Supplied records.
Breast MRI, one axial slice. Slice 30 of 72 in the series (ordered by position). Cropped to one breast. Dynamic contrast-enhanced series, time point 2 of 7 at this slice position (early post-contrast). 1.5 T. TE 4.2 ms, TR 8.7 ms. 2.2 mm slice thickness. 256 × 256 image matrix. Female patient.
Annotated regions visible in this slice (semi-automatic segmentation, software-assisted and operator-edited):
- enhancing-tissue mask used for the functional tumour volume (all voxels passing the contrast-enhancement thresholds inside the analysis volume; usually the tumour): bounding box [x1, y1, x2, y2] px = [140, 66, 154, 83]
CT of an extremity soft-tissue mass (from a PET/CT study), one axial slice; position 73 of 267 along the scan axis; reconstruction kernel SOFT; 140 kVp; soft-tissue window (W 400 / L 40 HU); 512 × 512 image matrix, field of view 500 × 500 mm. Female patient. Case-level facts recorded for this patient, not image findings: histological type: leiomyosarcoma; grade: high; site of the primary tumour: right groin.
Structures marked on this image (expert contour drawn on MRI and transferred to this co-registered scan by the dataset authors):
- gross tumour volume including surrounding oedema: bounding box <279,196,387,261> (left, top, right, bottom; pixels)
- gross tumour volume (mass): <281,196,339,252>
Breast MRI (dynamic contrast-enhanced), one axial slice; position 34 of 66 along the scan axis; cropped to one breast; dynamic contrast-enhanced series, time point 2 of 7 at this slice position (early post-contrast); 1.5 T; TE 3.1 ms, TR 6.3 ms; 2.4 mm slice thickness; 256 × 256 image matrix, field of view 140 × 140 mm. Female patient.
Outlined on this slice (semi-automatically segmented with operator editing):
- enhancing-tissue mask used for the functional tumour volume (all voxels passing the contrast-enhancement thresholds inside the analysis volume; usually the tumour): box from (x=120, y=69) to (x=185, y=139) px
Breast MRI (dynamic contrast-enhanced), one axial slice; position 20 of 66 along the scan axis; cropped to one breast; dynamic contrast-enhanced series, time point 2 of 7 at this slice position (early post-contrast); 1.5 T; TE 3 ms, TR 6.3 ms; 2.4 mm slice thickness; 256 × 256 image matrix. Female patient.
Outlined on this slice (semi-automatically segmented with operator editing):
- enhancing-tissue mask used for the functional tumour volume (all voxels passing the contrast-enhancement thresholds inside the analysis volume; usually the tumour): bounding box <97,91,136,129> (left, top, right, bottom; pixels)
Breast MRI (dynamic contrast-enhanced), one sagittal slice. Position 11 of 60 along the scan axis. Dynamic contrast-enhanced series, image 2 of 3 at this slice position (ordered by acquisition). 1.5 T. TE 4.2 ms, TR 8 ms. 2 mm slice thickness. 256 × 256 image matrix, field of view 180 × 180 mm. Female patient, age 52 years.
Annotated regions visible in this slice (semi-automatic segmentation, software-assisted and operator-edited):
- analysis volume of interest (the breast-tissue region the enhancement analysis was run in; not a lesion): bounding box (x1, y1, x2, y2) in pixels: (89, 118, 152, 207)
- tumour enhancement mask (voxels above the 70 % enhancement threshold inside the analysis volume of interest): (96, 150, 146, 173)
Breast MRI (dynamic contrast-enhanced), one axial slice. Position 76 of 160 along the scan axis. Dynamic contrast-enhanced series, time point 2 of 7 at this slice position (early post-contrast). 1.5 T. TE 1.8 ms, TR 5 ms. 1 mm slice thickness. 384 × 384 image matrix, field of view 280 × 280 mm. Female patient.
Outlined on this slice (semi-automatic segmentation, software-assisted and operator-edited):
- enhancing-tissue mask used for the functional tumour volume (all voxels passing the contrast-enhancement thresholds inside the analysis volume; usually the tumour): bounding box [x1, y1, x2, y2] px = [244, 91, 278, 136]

Goal of the exercise. Return the entries in full. Do not alter them.

Written answer.
Breast MRI, one axial slice. Slice 30 of 72 in the series (ordered by position). Cropped to one breast. Dynamic contrast-enhanced series, time point 2 of 7 at this slice position (early post-contrast). 1.5 T. TE 4.2 ms, TR 8.7 ms. 2.2 mm slice thickness. 256 × 256 image matrix. Female patient.
Annotated regions visible in this slice (semi-automatic segmentation, software-assisted and operator-edited):
- enhancing-tissue mask used for the functional tumour volume (all voxels passing the contrast-enhancement thresholds inside the analysis volume; usually the tumour): bounding box [x1, y1, x2, y2] px = [140, 66, 154, 83]
CT of an extremity soft-tissue mass (from a PET/CT study), one axial slice; position 73 of 267 along the scan axis; reconstruction kernel SOFT; 140 kVp; soft-tissue window (W 400 / L 40 HU); 512 × 512 image matrix, field of view 500 × 500 mm. Female patient. Case-level facts recorded for this patient, not image findings: histological type: leiomyosarcoma; grade: high; site of the primary tumour: right groin.
Structures marked on this image (expert contour drawn on MRI and transferred to this co-registered scan by the dataset authors):
- gross tumour volume including surrounding oedema: bounding box <279,196,387,261> (left, top, right, bottom; pixels)
- gross tumour volume (mass): <281,196,339,252>
Breast MRI (dynamic contrast-enhanced), one axial slice; position 34 of 66 along the scan axis; cropped to one breast; dynamic contrast-enhanced series, time point 2 of 7 at this slice position (early post-contrast); 1.5 T; TE 3.1 ms, TR 6.3 ms; 2.4 mm slice thickness; 256 × 256 image matrix, field of view 140 × 140 mm. Female patient.
Outlined on this slice (semi-automatically segmented with operator editing):
- enhancing-tissue mask used for the functional tumour volume (all voxels passing the contrast-enhancement thresholds inside the analysis volume; usually the tumour): box from (x=120, y=69) to (x=185, y=139) px
Breast MRI (dynamic contrast-enhanced), one axial slice; position 20 of 66 along the scan axis; cropped to one breast; dynamic contrast-enhanced series, time point 2 of 7 at this slice position (early post-contrast); 1.5 T; TE 3 ms, TR 6.3 ms; 2.4 mm slice thickness; 256 × 256 image matrix. Female patient.
Outlined on this slice (semi-automatically segmented with operator editing):
- enhancing-tissue mask used for the functional tumour volume (all voxels passing the contrast-enhancement thresholds inside the analysis volume; usually the tumour): bounding box <97,91,136,129> (left, top, right, bottom; pixels)
Breast MRI (dynamic contrast-enhanced), one sagittal slice. Position 11 of 60 along the scan axis. Dynamic contrast-enhanced series, image 2 of 3 at this slice position (ordered by acquisition). 1.5 T. TE 4.2 ms, TR 8 ms. 2 mm slice thickness. 256 × 256 image matrix, field of view 180 × 180 mm. Female patient, age 52 years.
Annotated regions visible in this slice (semi-automatic segmentation, software-assisted and operator-edited):
- analysis volume of interest (the breast-tissue region the enhancement analysis was run in; not a lesion): bounding box (x1, y1, x2, y2) in pixels: (89, 118, 152, 207)
- tumour enhancement mask (voxels above the 70 % enhancement threshold inside the analysis volume of interest): (96, 150, 146, 173)
Breast MRI (dynamic contrast-enhanced), one axial slice. Position 76 of 160 along the scan axis. Dynamic contrast-enhanced series, time point 2 of 7 at this slice position (early post-contrast). 1.5 T. TE 1.8 ms, TR 5 ms. 1 mm slice thickness. 384 × 384 image matrix, field of view 280 × 280 mm. Female patient.
Outlined on this slice (semi-automatic segmentation, software-assisted and operator-edited):
- enhancing-tissue mask used for the functional tumour volume (all voxels passing the contrast-enhancement thresholds inside the analysis volume; usually the tumour): bounding box [x1, y1, x2, y2] px = [244, 91, 278, 136]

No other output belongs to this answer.